(Provided data)
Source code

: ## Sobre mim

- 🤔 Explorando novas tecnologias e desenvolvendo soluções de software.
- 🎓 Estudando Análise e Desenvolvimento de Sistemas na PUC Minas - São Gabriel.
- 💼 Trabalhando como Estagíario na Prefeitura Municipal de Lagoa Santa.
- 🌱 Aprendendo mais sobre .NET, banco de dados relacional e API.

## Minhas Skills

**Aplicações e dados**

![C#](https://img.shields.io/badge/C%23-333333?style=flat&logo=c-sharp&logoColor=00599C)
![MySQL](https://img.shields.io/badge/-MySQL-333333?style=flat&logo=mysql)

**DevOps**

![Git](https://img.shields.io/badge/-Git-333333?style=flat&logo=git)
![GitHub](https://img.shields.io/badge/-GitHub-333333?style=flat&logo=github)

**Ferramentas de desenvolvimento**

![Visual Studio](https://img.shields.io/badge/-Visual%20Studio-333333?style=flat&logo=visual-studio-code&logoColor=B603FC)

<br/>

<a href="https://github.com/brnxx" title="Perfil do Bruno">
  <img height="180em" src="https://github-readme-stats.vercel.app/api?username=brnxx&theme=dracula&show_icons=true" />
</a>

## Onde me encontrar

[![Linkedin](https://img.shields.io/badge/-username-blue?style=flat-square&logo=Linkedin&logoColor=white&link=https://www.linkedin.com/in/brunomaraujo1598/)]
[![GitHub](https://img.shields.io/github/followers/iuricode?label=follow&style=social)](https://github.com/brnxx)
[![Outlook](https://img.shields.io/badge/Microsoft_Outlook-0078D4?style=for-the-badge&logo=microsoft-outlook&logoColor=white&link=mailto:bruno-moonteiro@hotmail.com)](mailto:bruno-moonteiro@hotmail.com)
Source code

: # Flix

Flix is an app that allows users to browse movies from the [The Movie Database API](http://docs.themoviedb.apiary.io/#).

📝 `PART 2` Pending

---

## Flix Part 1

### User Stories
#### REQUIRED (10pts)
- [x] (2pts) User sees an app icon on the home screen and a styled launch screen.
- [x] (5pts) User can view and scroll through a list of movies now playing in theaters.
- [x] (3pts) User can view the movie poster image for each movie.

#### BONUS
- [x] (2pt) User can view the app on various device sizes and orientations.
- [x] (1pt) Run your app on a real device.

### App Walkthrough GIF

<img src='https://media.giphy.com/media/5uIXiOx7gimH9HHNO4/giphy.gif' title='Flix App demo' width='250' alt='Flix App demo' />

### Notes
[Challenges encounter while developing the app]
(End Provided data)
[Work task]:
Send back all of the entries exactly, with nothing missing.

[Solution to this exercise]:
Source code

: ## Sobre mim

- 🤔 Explorando novas tecnologias e desenvolvendo soluções de software.
- 🎓 Estudando Análise e Desenvolvimento de Sistemas na PUC Minas - São Gabriel.
- 💼 Trabalhando como Estagíario na Prefeitura Municipal de Lagoa Santa.
- 🌱 Aprendendo mais sobre .NET, banco de dados relacional e API.

## Minhas Skills

**Aplicações e dados**

![C#](https://img.shields.io/badge/C%23-333333?style=flat&logo=c-sharp&logoColor=00599C)
![MySQL](https://img.shields.io/badge/-MySQL-333333?style=flat&logo=mysql)

**DevOps**

![Git](https://img.shields.io/badge/-Git-333333?style=flat&logo=git)
![GitHub](https://img.shields.io/badge/-GitHub-333333?style=flat&logo=github)

**Ferramentas de desenvolvimento**

![Visual Studio](https://img.shields.io/badge/-Visual%20Studio-333333?style=flat&logo=visual-studio-code&logoColor=B603FC)

<br/>

<a href="https://github.com/brnxx" title="Perfil do Bruno">
  <img height="180em" src="https://github-readme-stats.vercel.app/api?username=brnxx&theme=dracula&show_icons=true" />
</a>

## Onde me encontrar

[![Linkedin](https://img.shields.io/badge/-username-blue?style=flat-square&logo=Linkedin&logoColor=white&link=https://www.linkedin.com/in/brunomaraujo1598/)]
[![GitHub](https://img.shields.io/github/followers/iuricode?label=follow&style=social)](https://github.com/brnxx)
[![Outlook](https://img.shields.io/badge/Microsoft_Outlook-0078D4?style=for-the-badge&logo=microsoft-outlook&logoColor=white&link=mailto:bruno-moonteiro@hotmail.com)](mailto:bruno-moonteiro@hotmail.com)
Source code

: # Flix

Flix is an app that allows users to browse movies from the [The Movie Database API](http://docs.themoviedb.apiary.io/#).

📝 `PART 2` Pending

---

## Flix Part 1

### User Stories
#### REQUIRED (10pts)
- [x] (2pts) User sees an app icon on the home screen and a styled launch screen.
- [x] (5pts) User can view and scroll through a list of movies now playing in theaters.
- [x] (3pts) User can view the movie poster image for each movie.

#### BONUS
- [x] (2pt) User can view the app on various device sizes and orientations.
- [x] (1pt) Run your app on a real device.

### App Walkthrough GIF

<img src='https://media.giphy.com/media/5uIXiOx7gimH9HHNO4/giphy.gif' title='Flix App demo' width='250' alt='Flix App demo' />

### Notes
[Challenges encounter while developing the app]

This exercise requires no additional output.